Seguramente como actor no me conozca. Tranquilo, tranquila, sé que no es nada personal. Solo que estas líneas se resignificarían o modificarían si en vez de escribirlas como actor «desconocido», lo hiciera siendo «popular» porque mi perspectiva y la suya serían distintas. Ante la poco probable pero no descartable eventualidad de que lo segundo no ocurra nunca y porque creo que es más interesante que lo escriba como talento «por descubrir», me he tirado al monte. Mejor ahora, de hecho, que cuando esté nominado a los Goya, los Oscar o similar, porque entonces podría interpretarse como condescendiente y ahora, en el peor de los casos, solo podría considerarse desacertado, pedante, soberbio, oportunista… Y porque aquella inevitable resignificación va a resultarme el día menos pensado especialmente entretenida, qué diantres.
A lo que iba y hablando de los Goya, quería destacar tres momentos de su reciente entrega de galardones. El primero, aquel en el que Clara Simón, recogiendo el suyo a mejor dirección novel por Estiu 1993 —basada en su infancia como niña de padres fallecidos por el sida—, ha dicho que no entiende el estigma vinculado a la infección porque «no pasa nada por vivir con VIH». Esto tiene un valor incalculable y merece muchas reflexiones que guardo para otra ocasión.
Ahora quiero centrarme en lo suscitado por el segundo, Nathalie Poza sosteniendo su premio como mejor actriz protagonista por No sé decir adiós: «No sé si cambiaremos el mundo, pero a mí este oficio me ha salvado la vida». Íntimo, poderoso, emocionante… y que me ha llevado a algunas reflexiones en el contexto de reivindicaciones feministas como la abanicada en rojo durante la ceremonia, #MásMujeres.

Tareas propuestas:
1: En el texto sobre los premios Goya, ¿por qué película recibió Nathalie Poza el galardón a mejor actriz protagonista?
2: Prolonga el texto sobre los premios Goya a partir de su último párrafo.

Registros de datos:

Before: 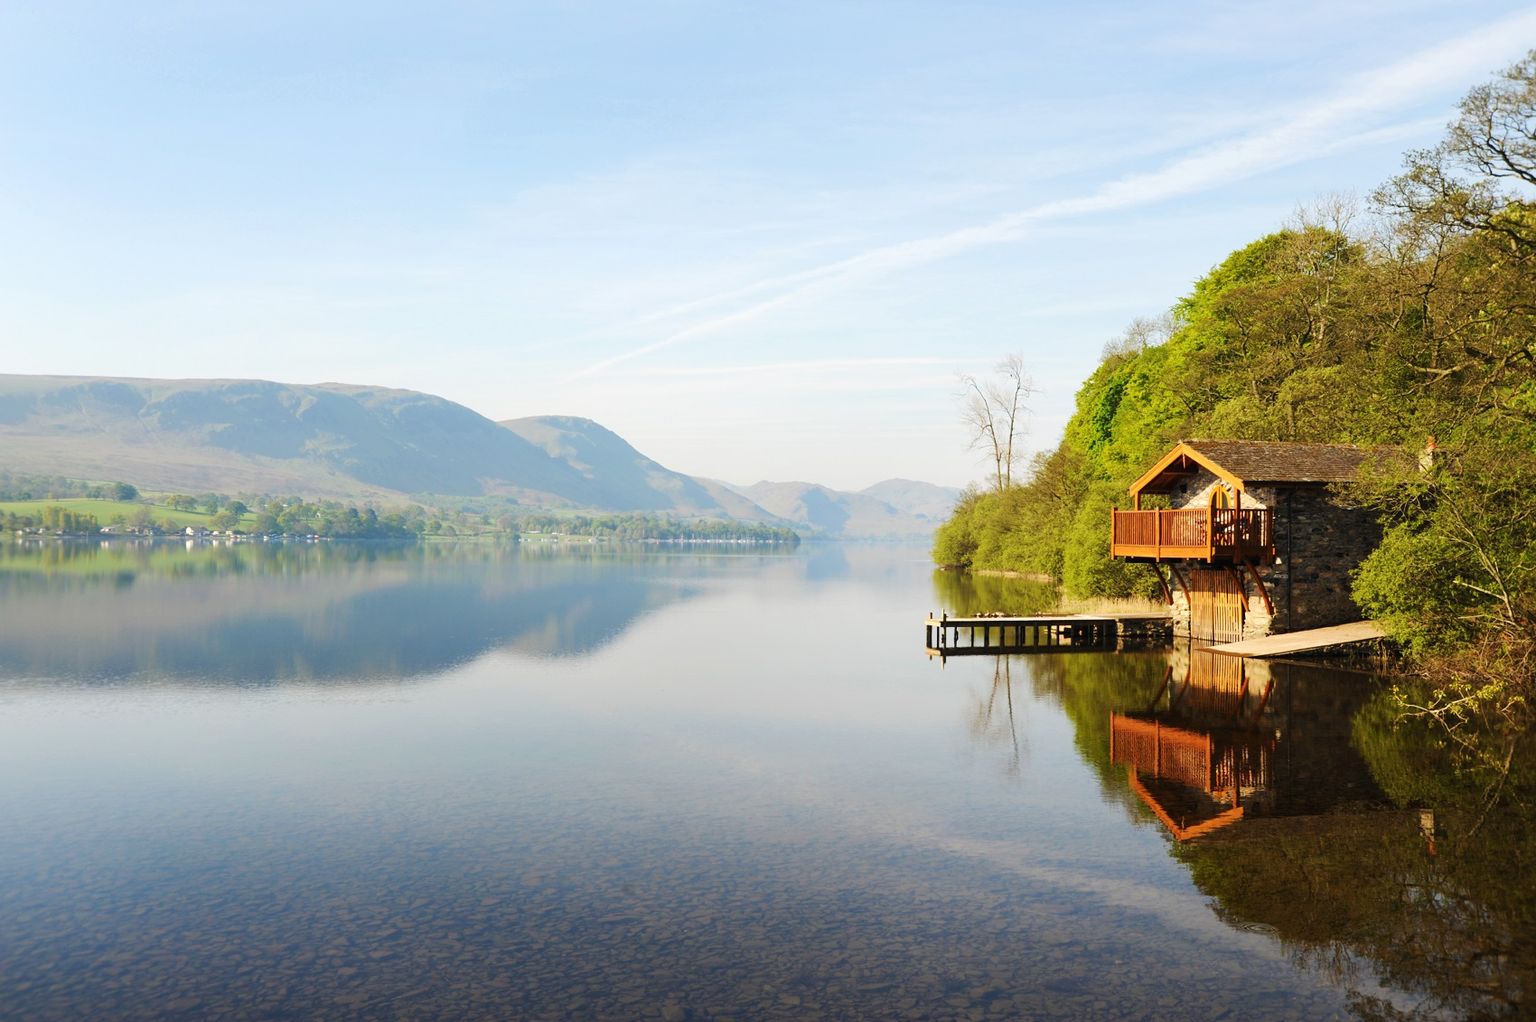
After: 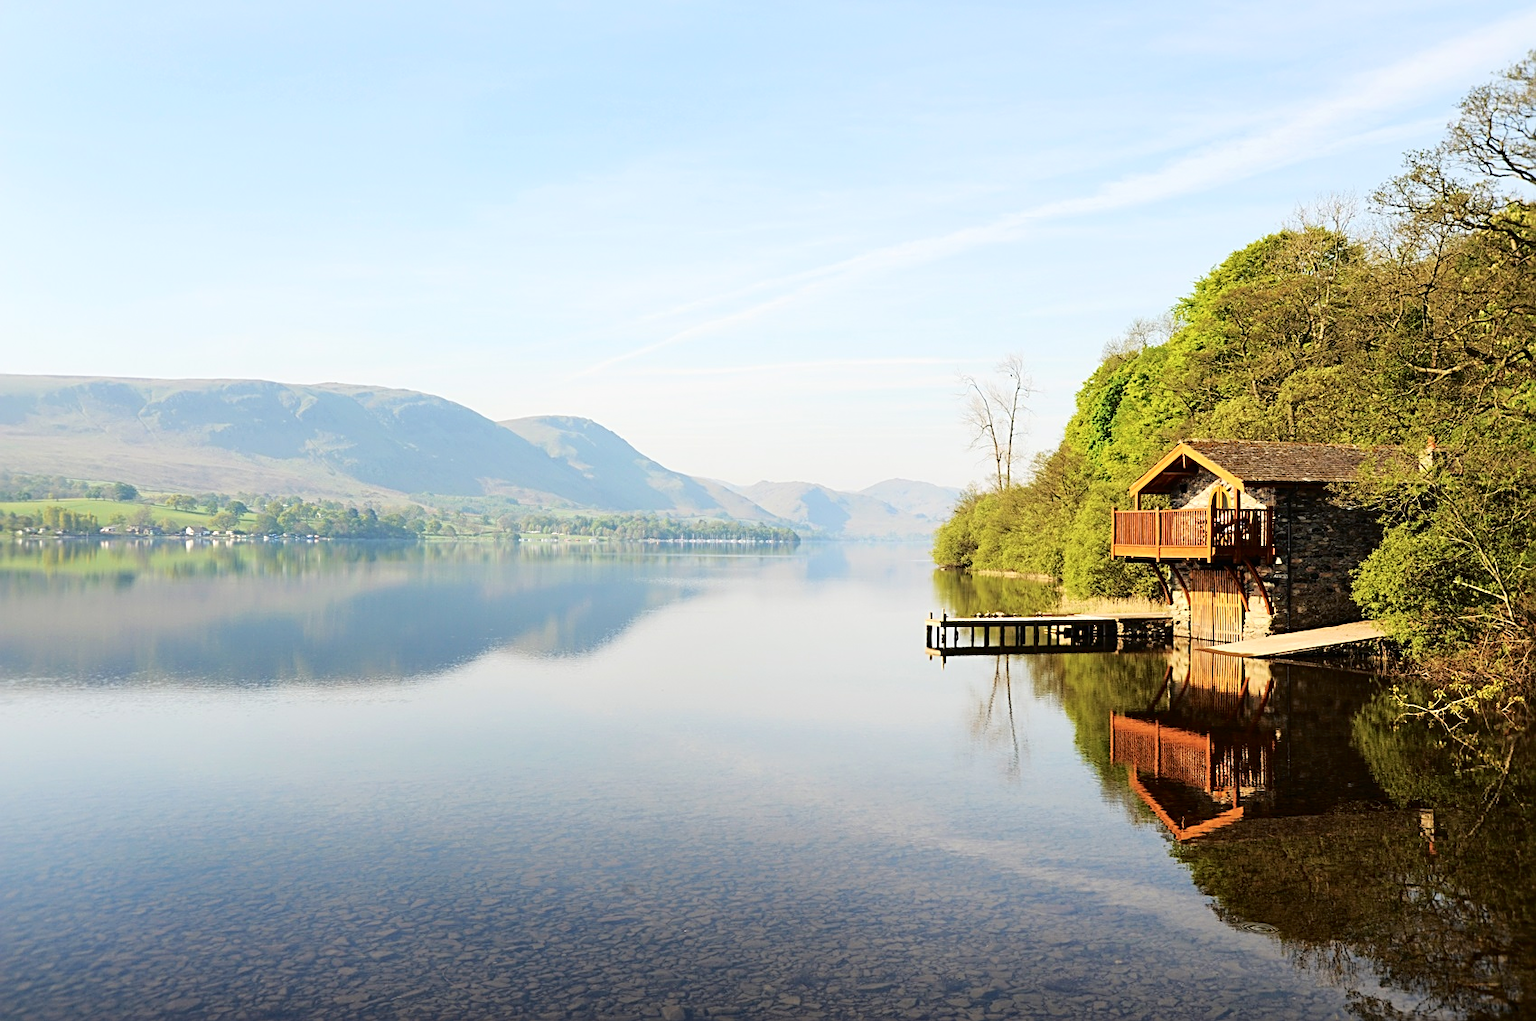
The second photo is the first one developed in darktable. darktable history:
sharpen: radius 2.765
tone curve: curves: ch0 [(0, 0) (0.003, 0.003) (0.011, 0.006) (0.025, 0.015) (0.044, 0.025) (0.069, 0.034) (0.1, 0.052) (0.136, 0.092) (0.177, 0.157) (0.224, 0.228) (0.277, 0.305) (0.335, 0.392) (0.399, 0.466) (0.468, 0.543) (0.543, 0.612) (0.623, 0.692) (0.709, 0.78) (0.801, 0.865) (0.898, 0.935) (1, 1)], color space Lab, independent channels, preserve colors none
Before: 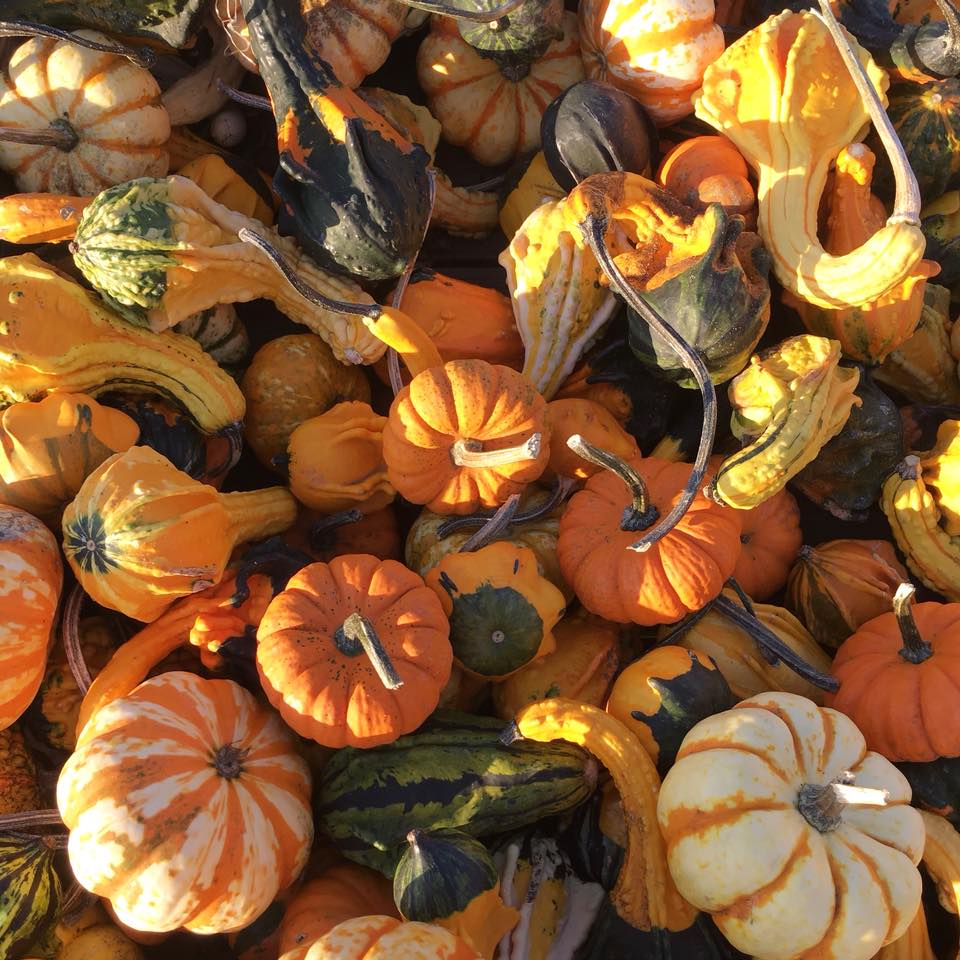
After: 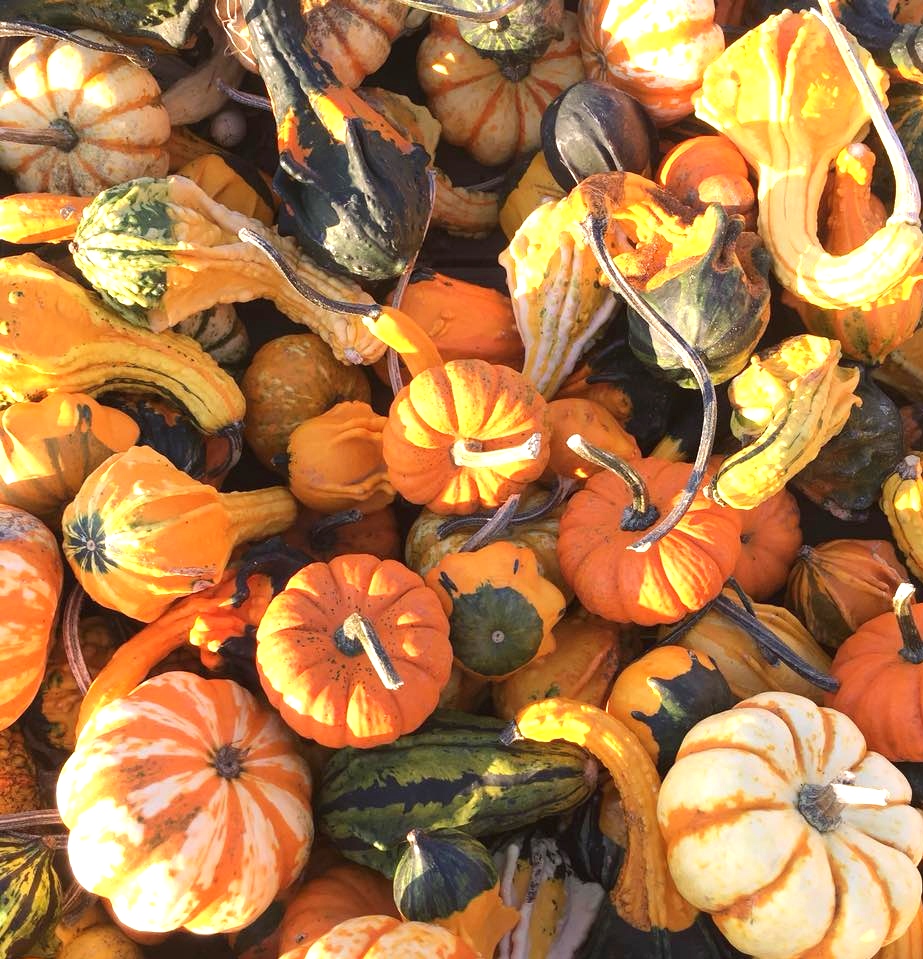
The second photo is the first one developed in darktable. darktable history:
crop: right 3.85%, bottom 0.041%
exposure: black level correction 0, exposure 1.031 EV, compensate exposure bias true, compensate highlight preservation false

Las respuestas:
1: Por No sé decir adiós.

2:
Alguien me apuntaba que Poza puede decir eso ahora porque ha llegado hasta ahí. Y, efectivamente, sin saber lo que hubiera dicho antes ni desmerecerla, esa persona seguía. ¿Qué ocurre con los que también lo «merecen» [las comillas son mías], pero que ni siquiera tienen trabajo, o se quedan por el camino?
Aunque no necesariamente precariedad, ser artista apareja indisolublemente amplios niveles de incertidumbre —haber elegido muerte—. Pero aunque no todos los actores o actrices aspiren a ganar un premio, probablemente sí aspiramos legítimamente a vivir dignamente de ello, incluso aunque desarrollemos otras profesiones por exigencias del guion o porque también nos enriquezcan.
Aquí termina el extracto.